Text section:
-*-*-

We grant that every criminal defendant in our adversary system is legally entitled to a competent defense. We also grant that if every lawyer who finds an accused's alleged conduct repugnant refuses to represent the accused, the system could be in jeopardy. Thus, it is morally acceptable, perhaps even laudable, for a defense attorney to represent unpopular clients accused of heinous acts. We do not regard Professor Sullivan's representation of Weinstein as immoral, unprofessional, or improper in any way. That said, however, we think that Sullivan cannot simultaneously discharge his lawyerly duties to Weinstein and his pastoral duties to the residents of Winthrop as Head of house.

Is that a valid complaint? Maybe not, but it was disappointing that neither Professor George nor Professor West addressed it. To be fair, West at least gestured in the direction of the real question by asking rhetorically why Sullivan had to be the one to represent Weinstein, but it became clear that he meant that only in the way one would ask the question of any lawyer representing a distasteful client. Professor West was not focused on the potential conflict in the role-morality of being a lawyer and the role-morality of heading an undergraduate residential college.

During the Q&A, one audience member tried to re-focus Professors George and West on the potential conflict, but his question was a bit muddled, so George took him to be asking whether it was legitimate for Winthrop House to decline to renew Professor Sullivan if his work as a lawyer left too little time to attend to his Head of House duties. Of course it would be, George answered, but only if that were not a pretext for discharging him for an illicit reason.

That's fair so far as it goes, but it doesn't go nearly far enough. The question to be answered rather than begged is whether Sullivan's representation of Weinstein counts as an illicit reason. George assumed without arguing for the conclusion that because it would be impermissible for Harvard Law School to discharge Sullivan from his law teaching position because of client representation, it was equally impermissible for Winthrop House not to renew him for that reason. George either tried but failed to understand the question, didn't try to understand the question, or deliberately chose to answer the wrong question. Whatever the cause of his failing, because George took the only objection to Sullivan's Weinstein representation to be an objection to anyone representing a bad guy, George never confronted the conflict in role morality.

Let's fill the gap. Was the conflict in role morality a legitimate basis for non-renewal? I think that's a potentially difficult question.

-*-*-

Information:

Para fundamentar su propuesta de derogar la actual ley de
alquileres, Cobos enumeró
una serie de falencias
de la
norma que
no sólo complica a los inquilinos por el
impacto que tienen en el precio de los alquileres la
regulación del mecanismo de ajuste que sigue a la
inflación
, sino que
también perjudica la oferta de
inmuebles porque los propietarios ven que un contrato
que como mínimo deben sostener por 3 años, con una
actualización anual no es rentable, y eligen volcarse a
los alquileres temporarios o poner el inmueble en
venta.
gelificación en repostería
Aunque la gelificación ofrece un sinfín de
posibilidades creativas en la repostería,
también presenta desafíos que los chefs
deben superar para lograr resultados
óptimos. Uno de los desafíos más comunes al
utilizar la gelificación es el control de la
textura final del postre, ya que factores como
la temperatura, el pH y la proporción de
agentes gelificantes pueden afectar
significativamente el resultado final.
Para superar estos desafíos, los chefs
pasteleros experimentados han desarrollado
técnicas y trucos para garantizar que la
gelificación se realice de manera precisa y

-*-*-

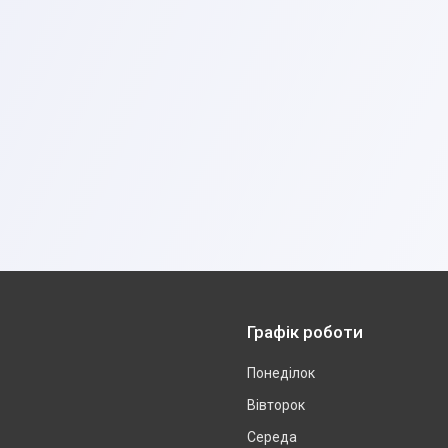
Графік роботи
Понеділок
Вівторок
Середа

-*-*-

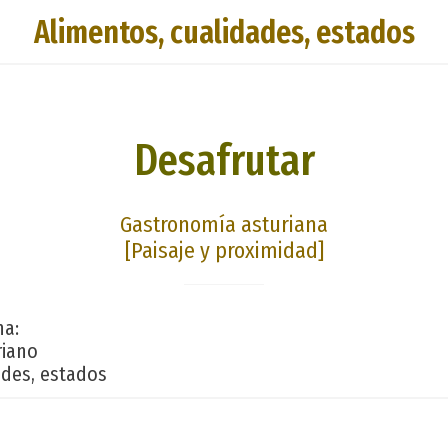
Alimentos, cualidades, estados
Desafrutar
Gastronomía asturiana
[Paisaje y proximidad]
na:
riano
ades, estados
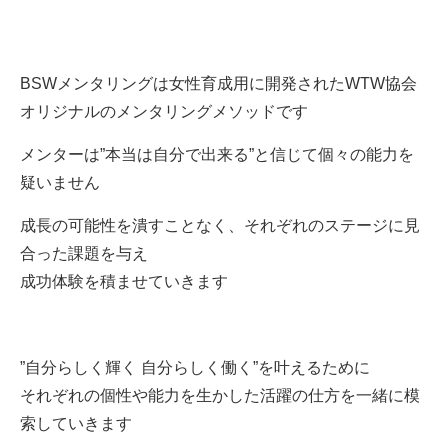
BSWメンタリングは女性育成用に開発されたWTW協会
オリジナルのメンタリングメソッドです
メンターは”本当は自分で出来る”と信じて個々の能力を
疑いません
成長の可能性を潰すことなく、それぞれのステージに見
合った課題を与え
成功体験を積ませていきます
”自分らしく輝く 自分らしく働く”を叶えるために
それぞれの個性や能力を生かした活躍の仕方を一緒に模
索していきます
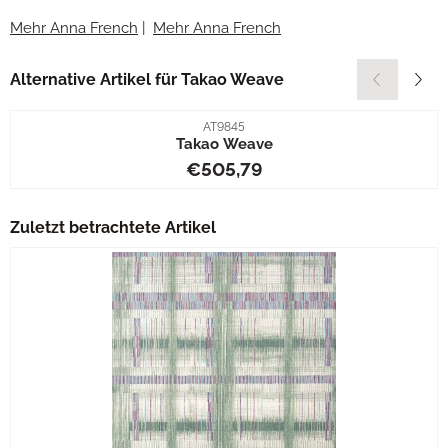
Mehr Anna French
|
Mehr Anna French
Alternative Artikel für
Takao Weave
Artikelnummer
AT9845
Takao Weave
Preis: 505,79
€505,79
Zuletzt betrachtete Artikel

-*-*-

Task: Transcribe the passage of the Winthrop House text from "During the Q&A, one" to "for an illicit reason.".

Answer to this exercise:
During the Q&A, one audience member tried to re-focus Professors George and West on the potential conflict, but his question was a bit muddled, so George took him to be asking whether it was legitimate for Winthrop House to decline to renew Professor Sullivan if his work as a lawyer left too little time to attend to his Head of House duties. Of course it would be, George answered, but only if that were not a pretext for discharging him for an illicit reason.